Encyclopedia of Shinto
詳細表示 (Complete Article)
|カテゴリー1：||8. Schools, Groups, and Personalities|
Head of Yoshida Shintō in the Azuchi-Momoyama period (ca. 1574-1600). Born in 1535 as the eldest son of Yoshida Kanemigi, he was also the older brother of Bonshun. He was at first called Kaneyasu, but later changed his name to Kanemi. In his career at court, he reached the ceremonial posts of Imperial Chamberlain (jijū), Senior Assistant Director of Divinities (jingi taifu), and Head of the Left Outer Palace Guard (saemon no kami), as well as Junior Second Court Rank.
Gifted with great political dexterity, Yoshida gained the confidence of warlords like Oda Nobunga, Akechi Mitsuhide, and Toyotomi Hideyoshi, thereby greatly enlarging the political influence of Yoshida Shintō. Yoshida was particularly close to Hosokawa Fujitaka (aka Yūsai, 1534-1610, whose mother was Kanemi's aunt, while his daughter married Yoshida's grandson Kanehide). In 1590 Yoshida was allowed to restore the Hasshinden (Eight Kami Halls), which were formerly part of the Department of Divinities (jingikan), in the precincts of the Yoshida main ceremonial site (Saijōsho) on Mount Yoshida, and for this he received income of twenty koku of rice. This marked the beginning of the Saijōsho's acting as Proxy for the Department of Divinities (jingikandai) during the early modern period, and in this way Yoshida successfully integrated his family's shrine into the ceremonial system of the court. Moreover, after the death of Toyotomi Hideyoshi, Yoshida and his brother Bonshun devoted their efforts into the erection of Toyokuni Shrine (today's Toyokuni Jinja), where Hideyoshi's spirit was deified and Yoshida's grandson Kaneyori was installed as Chief Priest (gūji).
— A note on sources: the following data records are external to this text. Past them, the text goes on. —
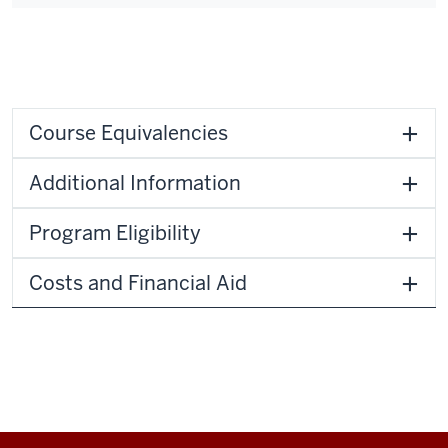
Course Equivalencies
Additional Information
Program Eligibility
Costs and Financial Aid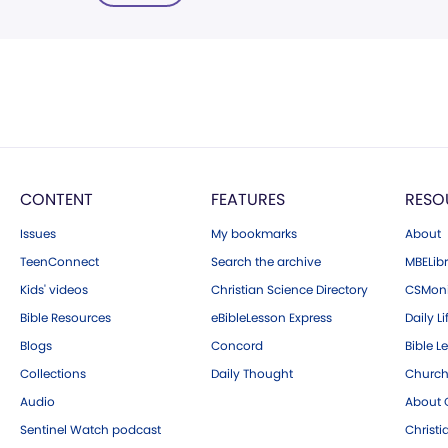
CONTENT
FEATURES
RESO
Issues
My bookmarks
About
TeenConnect
Search the archive
MBELibr
Kids' videos
Christian Science Directory
CSMoni
Bible Resources
eBibleLesson Express
Daily Li
Blogs
Concord
Bible L
Collections
Daily Thought
Church
Audio
About C
Sentinel Watch podcast
Christ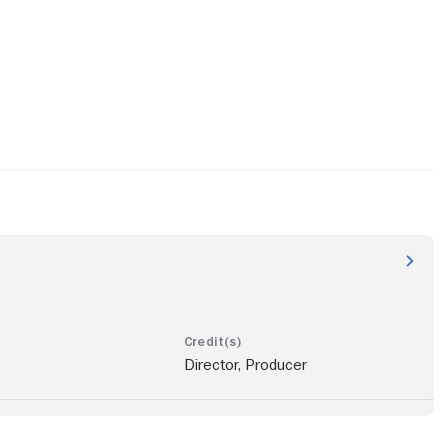
Director, Producer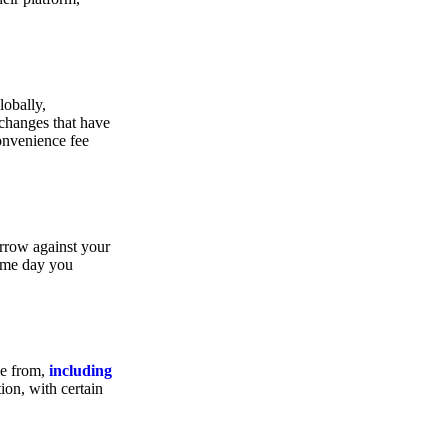
lobally,
xchanges that have
convenience fee
orrow against your
same day you
se from,
including
ion, with certain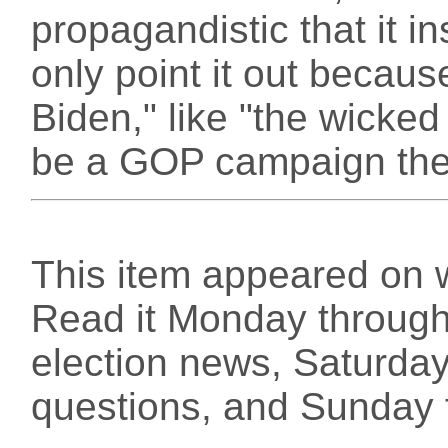
propagandistic that it in
only point it out becaus
Biden," like "the wicked
be a GOP campaign the
This item appeared on 
Read it Monday through 
election news, Saturday
questions, and Sunday f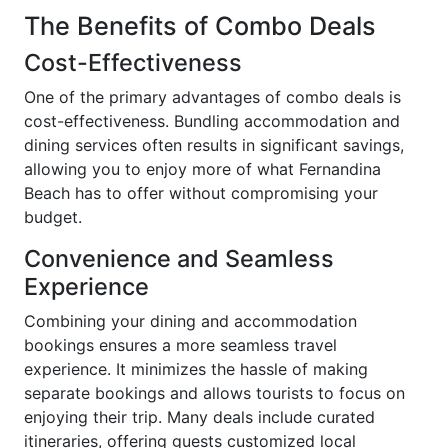
The Benefits of Combo Deals
Cost-Effectiveness
One of the primary advantages of combo deals is
cost-effectiveness. Bundling accommodation and
dining services often results in significant savings,
allowing you to enjoy more of what Fernandina
Beach has to offer without compromising your
budget.
Convenience and Seamless
Experience
Combining your dining and accommodation
bookings ensures a more seamless travel
experience. It minimizes the hassle of making
separate bookings and allows tourists to focus on
enjoying their trip. Many deals include curated
itineraries, offering guests customized local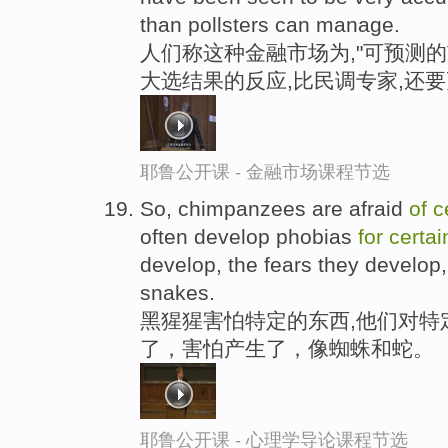
than pollsters can manage.
人们称这种金融市场为,"可预测的
大选结果的反应,比民调专家,还
耶鲁公开课 - 金融市场课程节选
So, chimpanzees are afraid
of
c
often develop phobias
for
certai
develop, the fears they develop,
snakes.
黑猩猩害怕特定的东西,他们对特
了，害怕产生了，像蜘蛛和蛇。
耶鲁公开课 - 心理学导论课程节选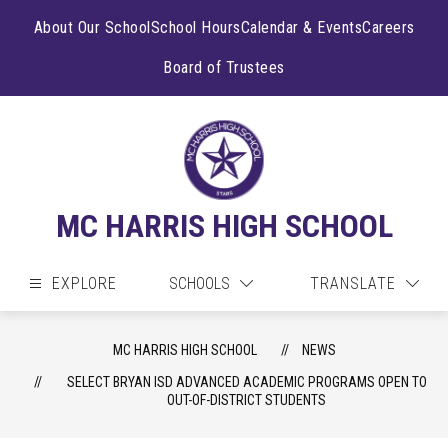
Skip
to
About Our School
School Hours
Calendar & Events
Careers
content
Board of Trustees
MC HARRIS HIGH SCHOOL
EXPLORE
SCHOOLS
TRANSLATE
MC HARRIS HIGH SCHOOL
NEWS
SELECT BRYAN ISD ADVANCED ACADEMIC PROGRAMS OPEN TO
OUT-OF-DISTRICT STUDENTS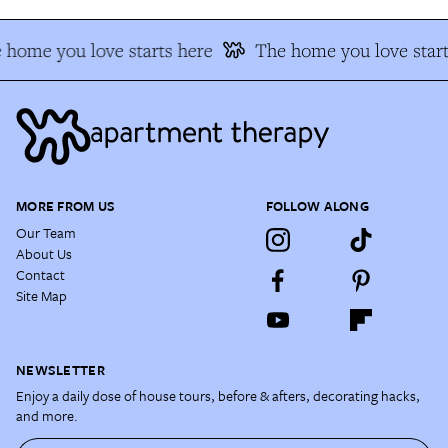
 home you love starts here
The home you love start
MORE FROM US
FOLLOW ALONG
Our Team
About Us
Contact
Site Map
NEWSLETTER
Enjoy a daily dose of house tours, before & afters, decorating hacks,
and more.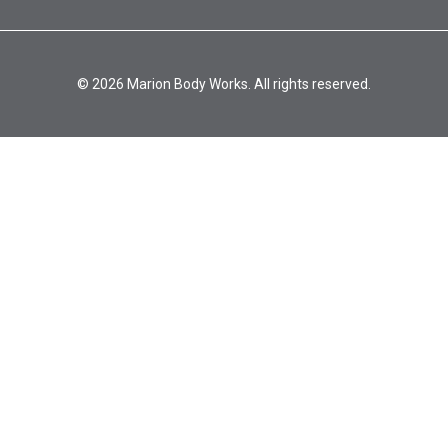
© 2026 Marion Body Works. All rights reserved.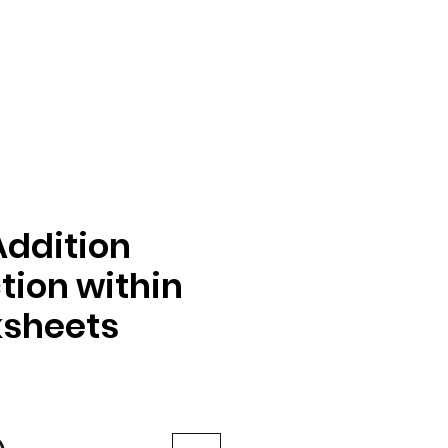
Addition
tion within
ksheets
e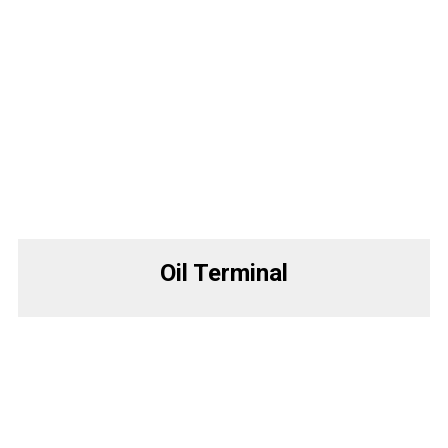
Oil Terminal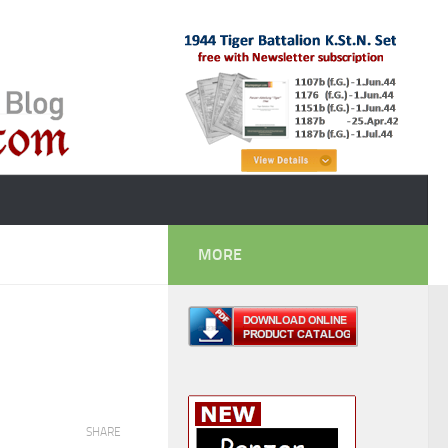
MORE
SHARE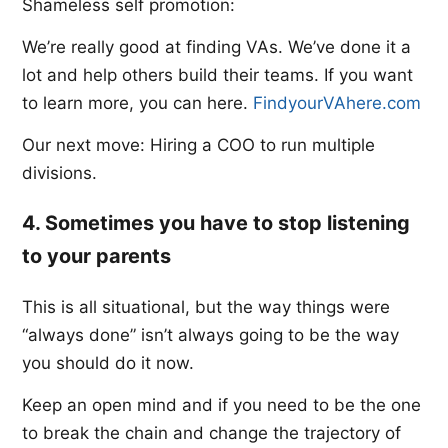
Shameless self promotion:
We’re really good at finding VAs. We’ve done it a
lot and help others build their teams. If you want
to learn more, you can here. ​
FindyourVAhere.com​
Our next move: Hiring a COO to run multiple
divisions.
4. Sometimes you have to stop listening
to your parents
This is all situational, but the way things were
“always done” isn’t always going to be the way
you should do it now.
Keep an open mind and if you need to be the one
to break the chain and change the trajectory of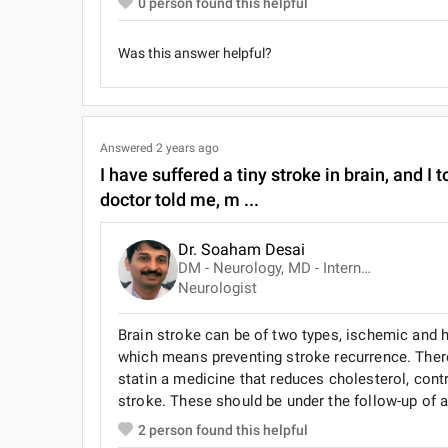
0
person found this helpful
Was this answer helpful?
Answered
2 years ago
I have suffered a tiny stroke in brain, and 
doctor told me, m ...
Dr. Soaham Desai
DM - Neurology, MD - Internal Medicine, MBBS
Neurologist
Brain stroke can be of two types, ischemic and 
which means preventing stroke recurrence. There i
statin a medicine that reduces cholesterol, cont
stroke. These should be under the follow-up of a 
2
person found this helpful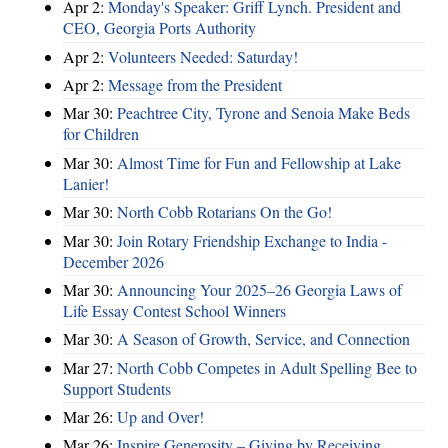
Apr 2:
Monday's Speaker: Griff Lynch. President and
CEO, Georgia Ports Authority
Apr 2:
Volunteers Needed: Saturday!
Apr 2:
Message from the President
Mar 30:
Peachtree City, Tyrone and Senoia Make Beds
for Children
Mar 30:
Almost Time for Fun and Fellowship at Lake
Lanier!
Mar 30:
North Cobb Rotarians On the Go!
Mar 30:
Join Rotary Friendship Exchange to India -
December 2026
Mar 30:
Announcing Your 2025–26 Georgia Laws of
Life Essay Contest School Winners
Mar 30:
A Season of Growth, Service, and Connection
Mar 27:
North Cobb Competes in Adult Spelling Bee to
Support Students
Mar 26:
Up and Over!
Mar 26:
Inspire Generosity – Giving by Receiving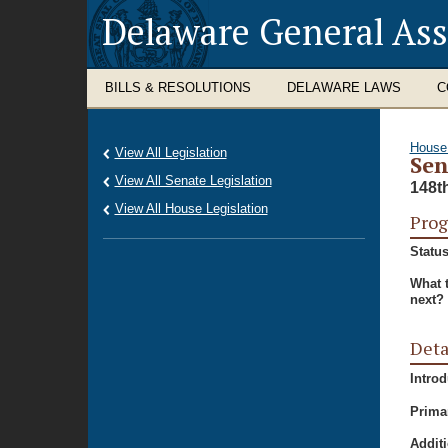
Delaware General As
BILLS & RESOLUTIONS
DELAWARE LAWS
C
House
View All Legislation
Sen
View All Senate Legislation
148t
View All House Legislation
Prog
Status
What 
next?
Deta
Intro
Prima
Additi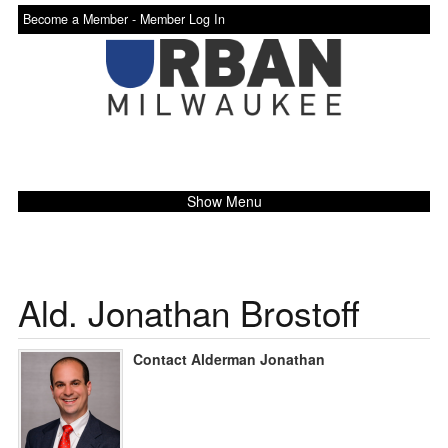
Become a Member -
Member Log In
Show Menu
Ald. Jonathan Brostoff
Contact Alderman Jonathan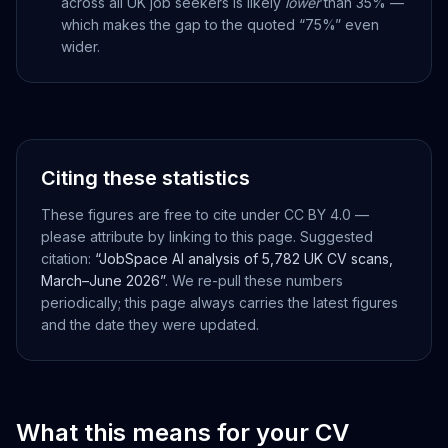
across all UK job seekers is likely
lower
than 35% —
which makes the gap to the quoted “75%” even
wider.
Citing these statistics
These figures are free to cite under CC BY 4.0 —
please attribute by linking to this page. Suggested
citation:
“JobSpace AI analysis of 5,782 UK CV scans,
March–June 2026”
. We re-pull these numbers
periodically; this page always carries the latest figures
and the date they were updated.
What this means for your CV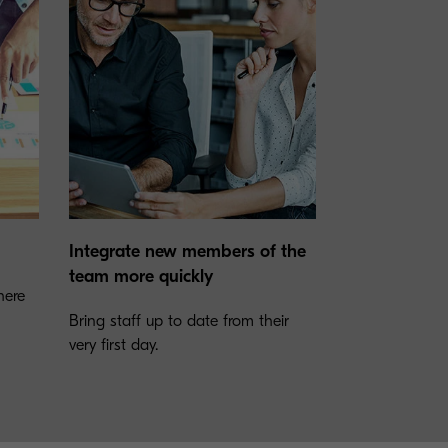
Integrate new members of the
team more quickly
here
Bring staff up to date from their
very first day.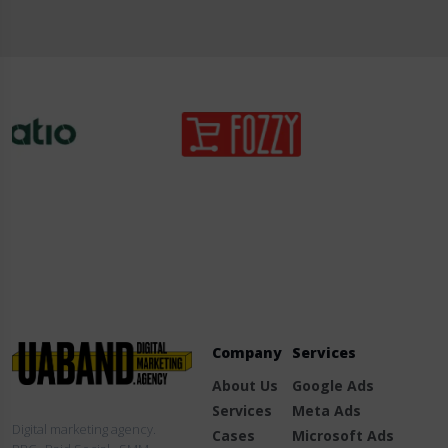
Company
Services
About Us
Google Ads
Services
Meta Ads
Digital marketing agency.
Cases
Microsoft Ads
PPC · Paid Social · SMM
Blog
TikTok Ads
Contact Us
LinkedIn Ads
Fb.
/
Ig.
/
Li.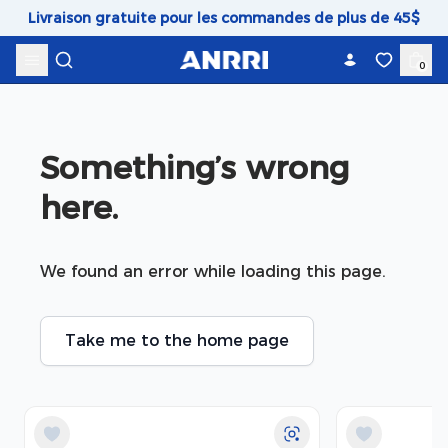
Skip to content
Livraison gratuite pour les commandes de plus de 45$
0
Something’s wrong 
here.
We found an error while loading this page.
Take me to the home page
As a Shinto theologian, Yoshida Kanemi may have lacked ingeniousness and did not go beyond previous interpretations, but his political activities ensured a firm foundation for the status of the Yoshida House as "Head of Shinto" (shintō chōjō or jingi chōjō), a feat representing his main personal achievement. Kanemi died on the second day of the ninth month of 1510 at the age of seventy-five. He wrote Outline of Shinto (Shintō taii), and also left a diary, Kanemi-kyō ki, which is a detailed source of information on the political situation of the Azuchi-Momoyama period.